Requirement: According to the OpenLux excerpt below, where did Mammola families mostly migrate?

═════ Text excerpt

Members of the OpenLux project decided to try.
Searching through newly available data on corporate ownership in Luxembourg, they found that, as anti-mafia police suspected, Santo Rumbo was not alone in the Grand Duchy.
Surrounding him was a group of around 20 young entrepreneurs from Siderno and Mammola, a village of around 2,700 people perched in Italy’s Aspromonte mountains just above the Siderno seaside. Some of them opened and closed a succession of restaurants working together with Rumbo and another mafia scion, the son of the ’Ndrangheta chief in Mammola.
Mammola’s branch of the ’Ndrangheta takes orders from Siderno’s, which ranks above it in the mafia hierarchy.
But while members of the Siderno mafia famously migrated en masse to Canada and Australia, where they continue to wreak havoc today, Mammola families mostly made their way north, to Belgium and Luxembourg, according to Anna Sergi, a professor of criminology at the University of Essex.

══════════
═════ Records provided

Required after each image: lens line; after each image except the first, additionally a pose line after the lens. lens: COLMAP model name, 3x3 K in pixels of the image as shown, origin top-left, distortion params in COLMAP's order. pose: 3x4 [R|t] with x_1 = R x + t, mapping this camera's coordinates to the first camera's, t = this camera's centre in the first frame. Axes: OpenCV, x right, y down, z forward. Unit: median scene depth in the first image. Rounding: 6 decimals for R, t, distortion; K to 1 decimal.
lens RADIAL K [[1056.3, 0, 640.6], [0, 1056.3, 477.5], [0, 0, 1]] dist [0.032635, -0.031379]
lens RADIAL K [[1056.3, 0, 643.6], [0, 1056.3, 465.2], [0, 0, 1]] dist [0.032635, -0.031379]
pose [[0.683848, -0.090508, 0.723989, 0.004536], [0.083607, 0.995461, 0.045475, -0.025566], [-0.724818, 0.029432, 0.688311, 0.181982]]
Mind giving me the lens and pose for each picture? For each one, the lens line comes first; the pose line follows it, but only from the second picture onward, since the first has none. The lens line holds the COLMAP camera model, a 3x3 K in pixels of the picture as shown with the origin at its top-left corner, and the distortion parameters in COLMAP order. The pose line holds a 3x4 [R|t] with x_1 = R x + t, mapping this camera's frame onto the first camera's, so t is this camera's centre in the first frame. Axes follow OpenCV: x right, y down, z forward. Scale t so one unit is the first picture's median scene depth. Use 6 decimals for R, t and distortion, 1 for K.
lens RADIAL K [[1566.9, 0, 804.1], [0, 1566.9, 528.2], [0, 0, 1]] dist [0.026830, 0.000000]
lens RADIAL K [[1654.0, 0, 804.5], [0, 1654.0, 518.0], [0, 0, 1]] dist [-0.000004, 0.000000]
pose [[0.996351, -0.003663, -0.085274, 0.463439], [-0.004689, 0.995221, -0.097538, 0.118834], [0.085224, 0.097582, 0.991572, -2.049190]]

══════════

Response to the exercise: They mostly went north, to Belgium and Luxembourg.